そこで、17世紀ごろのフランスで使われていたベルリンという馬車の設計をベースに、ラダーフレーム+リーフサスペンションの馬車をデザインしました。
このラダーフレームは巨大な弓のようになっていて、人間は弓の弦の上に置かれた箱の中に乗っているというような構造です。つまりラダーフレーム自体がショックアブソーバーになっている。更に鍛鉄を贅沢に使ったリーフサスペンションを介して車軸を装着しています。二重のショックアブソーバーが入っているので、もしかしたら揺れかたが気持ち悪いかもしれません。サスペンションのチューニング次第でしょうね。リーフサスペンションはチューニングが難しいので、車室を支える革ベルトの太さや厚さで細かくチューニングするんじゃないかと思います。コーチビルダーの腕の見せどころですね。

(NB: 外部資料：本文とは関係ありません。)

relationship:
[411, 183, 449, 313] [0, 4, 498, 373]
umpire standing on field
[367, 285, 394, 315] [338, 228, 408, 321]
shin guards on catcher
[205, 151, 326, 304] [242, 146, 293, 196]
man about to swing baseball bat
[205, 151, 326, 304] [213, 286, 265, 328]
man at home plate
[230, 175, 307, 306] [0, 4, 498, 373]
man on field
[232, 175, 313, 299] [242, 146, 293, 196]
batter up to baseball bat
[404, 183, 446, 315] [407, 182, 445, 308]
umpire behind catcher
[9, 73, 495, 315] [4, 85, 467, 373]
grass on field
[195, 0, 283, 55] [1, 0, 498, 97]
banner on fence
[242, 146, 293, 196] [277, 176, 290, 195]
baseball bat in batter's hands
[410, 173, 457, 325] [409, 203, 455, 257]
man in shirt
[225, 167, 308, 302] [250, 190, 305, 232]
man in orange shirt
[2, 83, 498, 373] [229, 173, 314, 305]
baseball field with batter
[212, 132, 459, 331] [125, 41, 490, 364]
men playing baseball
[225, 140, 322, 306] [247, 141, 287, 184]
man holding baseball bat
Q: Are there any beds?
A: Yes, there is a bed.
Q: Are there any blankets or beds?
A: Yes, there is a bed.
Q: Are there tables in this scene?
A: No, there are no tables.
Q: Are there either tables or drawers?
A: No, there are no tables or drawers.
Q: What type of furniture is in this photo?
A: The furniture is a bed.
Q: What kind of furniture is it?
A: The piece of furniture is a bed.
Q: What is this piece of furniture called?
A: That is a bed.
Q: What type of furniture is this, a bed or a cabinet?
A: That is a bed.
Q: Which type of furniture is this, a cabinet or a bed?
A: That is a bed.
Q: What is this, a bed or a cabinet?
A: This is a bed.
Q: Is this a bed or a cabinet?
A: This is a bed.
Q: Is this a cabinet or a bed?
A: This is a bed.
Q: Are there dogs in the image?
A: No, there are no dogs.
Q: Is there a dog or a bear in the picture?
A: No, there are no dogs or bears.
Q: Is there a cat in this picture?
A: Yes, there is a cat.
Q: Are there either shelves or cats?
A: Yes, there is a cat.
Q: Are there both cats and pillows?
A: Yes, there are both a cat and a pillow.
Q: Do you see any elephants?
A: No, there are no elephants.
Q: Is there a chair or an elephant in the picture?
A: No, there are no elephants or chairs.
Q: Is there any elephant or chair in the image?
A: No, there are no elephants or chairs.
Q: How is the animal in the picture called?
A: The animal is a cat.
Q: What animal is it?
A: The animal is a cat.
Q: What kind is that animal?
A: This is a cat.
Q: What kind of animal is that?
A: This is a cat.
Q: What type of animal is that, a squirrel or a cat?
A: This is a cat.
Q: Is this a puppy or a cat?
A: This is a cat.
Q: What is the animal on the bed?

御者は車両前方にハンモックを吊るして、そこに腰掛けます。これは2頭引きでしょうね。車両側にブレーキは付いていません。
これは官庁街や王宮から歩いて30分ほど離れた、そこそこの等級の住宅街です。
アルソウム連合王国の首都ゼルワの中心部は丘になっていて、その東側の中腹あたりにあります。画面の右手に向かって少しだけ上り坂になっていますが、舗装が切れて少し行った辺りから斜度が増して5%くらいになるはずです。画面の左は、かつての城壁を撤去した跡に作られた首都環状道路「カルム大通り」です。現在の城壁は画面の左に800mほど行った辺りです。
ゼルワ市はカルシ河という大河にサリル川という大きな支流が流れ込む場所にある、小高い丘に築かれた大都市です。標高は一番高い場所で100mほどで、この辺りは70mほど。カルシ河やサリル川の水面からの高さは30mあるので、堤防が切れてもこの辺は大丈夫です。だから「そこそこの等級」なんです。新城壁のあたりの標高は45mで、川が溢れると、場合によっては水に浸かるかもしれません。当然、この辺りより地価は低いでしょう。
屋根は灰色の家以外は寄せ棟作り、灰色の家は切妻作りです。小屋(屋根裏の骨組み)はいずれも木材によるトラス構造で、屋根瓦の色が同じなのは、同じ場所の土を使って焼かれているからです。外壁は煉瓦+漆喰と石積みとあるのですが、左端の家はほとんど漆喰が剥がれ落ちています。石積みの家(左から3軒目)と道路の色が同じなのも、同じ石切り場の石材を使ったからです。
窓は全て鎧戸で、ベンガラや緑青で塗られています。扉は広葉樹を板目に取って接ぎ合わせたもの、窓の面格子は鋳鉄です。